Barrier Function in while loop

In the kernel function if i am doing min reduction which involves a while loop; i am getting the correct answer for smaller data sets but not getting the correct results for large datasets.
I think i have a synchronization problem between the threads, can anyone help me or tell me where do i need to put the barrier function in the kernel function and the reason for it.

__kernel void add_update_min(__global int *selected, __global float *d, __global float *A, __global float *dcopy, __global int *stVertex,__global int *stVertexcopy,__global int *destVertex, int n)
{

    // Getting the global id of the thread
    int tid = get_global_id(0);

    int p;
    p = destVertex[0];     

    // Updating distances of all the  vertices after a new vertex is added
    if(selected[tid] == 0)
    {
            if(d[tid] > A[tid*n + p])
            {
                    d[tid] =  A[tid*n + p];
                    stVertex[tid] = p;
            }
    }

    else
    {
            d[tid] = 9999;
    }

    barrier(CLK_GLOBAL_MEM_FENCE);

    stVertexcopy[tid] = tid;

    dcopy[tid] = d[tid];

    barrier(CLK_GLOBAL_MEM_FENCE);

   //Calculating the minimum among all the d[i]'s
     while(tid <  n/2 )
    {
            if(n%2 != 0) // check if number of elements in consideration are suitable for normal min reduction (check out the else part)
            {
                    if(tid != (n-1)/2) // if thread id is not the same as the middle element : think 9 and 4 [0,1,2,3,4]
                    {

                            if(dcopy[tid] > dcopy[tid + (n+1)/2]) // find the smalles
                            {
                                    dcopy[tid] = dcopy[tid + (n+1)/2];
                                    stVertexcopy[tid] = stVertexcopy[tid + (n+1)/2];
                            }
                    }


                    if(tid == 0) // shall also include the middle element in each iteration of min reduction --- think of a 23 element array [0....22]
                    {
                            // every thread is going to execute this
                            if(dcopy[tid] > dcopy[(n-1)/2])
                            {
                                    dcopy[tid] = dcopy[(n-1)/2];
                                    stVertexcopy[tid] = stVertexcopy[(n-1)/2];
                            }
                    }
                    n = (n-1)/2;

            }

            else
            {
                     if(dcopy[tid] > dcopy[tid + n/2])
                     {
                            dcopy[tid] = dcopy[tid + n/2];
                            stVertexcopy[tid] = stVertexcopy[tid + n/2];
                     }
                     n = n/2;
            }
            barrier(CLK_GLOBAL_MEM_FENCE);

}

    barrier(CLK_GLOBAL_MEM_FENCE);

    if(tid == 0)
    {
            destVertex[0] = stVertexcopy[0];
            p = destVertex[0];
            selected[p] = 1;
    }

}

Here i have the global item size as n
local item size i have specified it as NULL.

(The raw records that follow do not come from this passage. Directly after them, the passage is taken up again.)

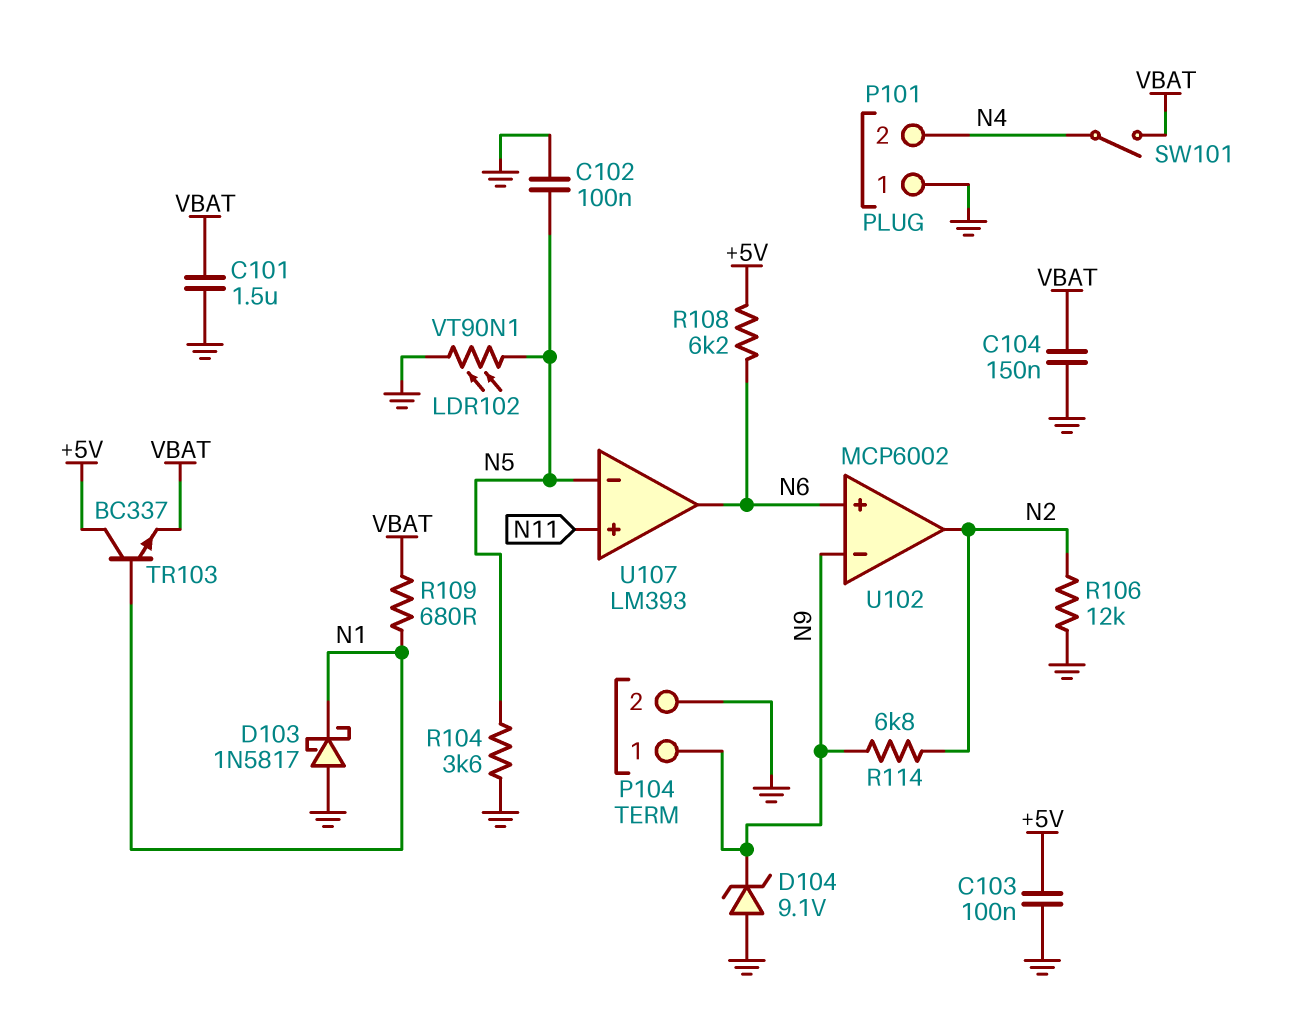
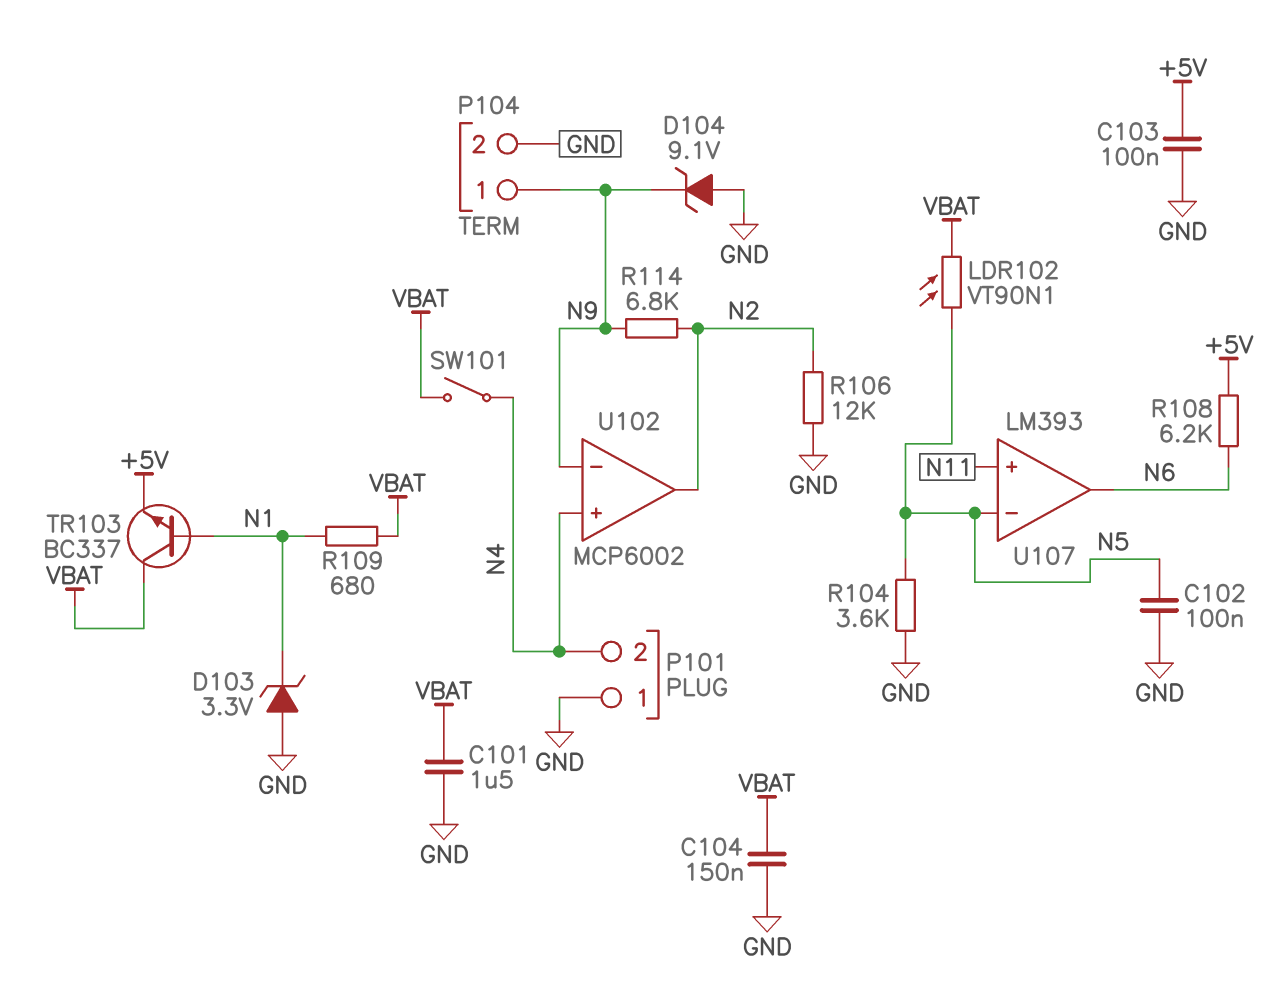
D103: schottky 1N5817 (A GND, K N1) -> zener 3.3V (A GND, K N1)
LDR102: VT90N1 (GND, N5) -> VT90N1 (N5, VBAT)
TR103: NPN BC337 (B N1, C +5V, E VBAT) -> NPN BC337 (B N1, C VBAT, E +5V)
U102 pin in+: N6 -> N4

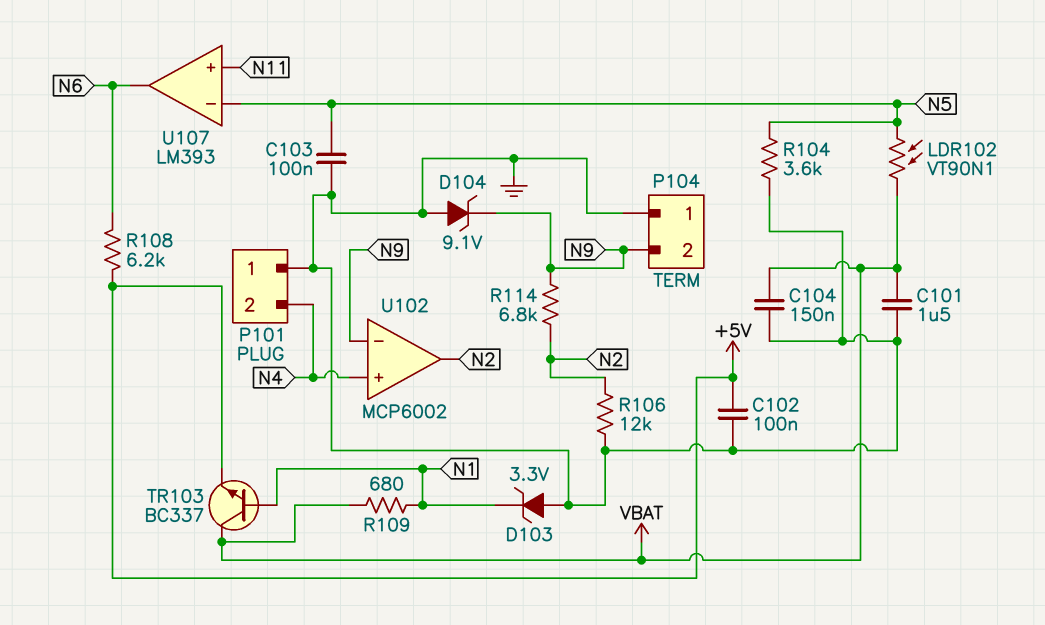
C102: 100nF (GND, N5) -> 100nF (+5V, GND)
C103: 100nF (+5V, GND) -> 100nF (GND, N5)
P104 pin 1: N9 -> GND
P104 pin 2: GND -> N9
SW101: switch (N4, VBAT) -> none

Although I can’t claim to have read your code well enough to understand precisely what you’re trying to do, I think I can guess at what the problem is:

I think this code is written assuming barrier(CLK_GLOBAL_MEM_FENCE) is a barrier for all work items in a kernel. It is not. It is still only a barrier for the work items in an individual workgroup. The CLK_GLOBAL_MEM_FENCE flag is just a memory fence for global memory. There is no barrier that operates beyond an individual workgroup.

The tipoff for me is to see the global array dcopy initialized using your global ID as an index, and then later read using some other index. Even though there’s a barrier in between, there’s no guarantee that all of the dcopy elements have been initialized.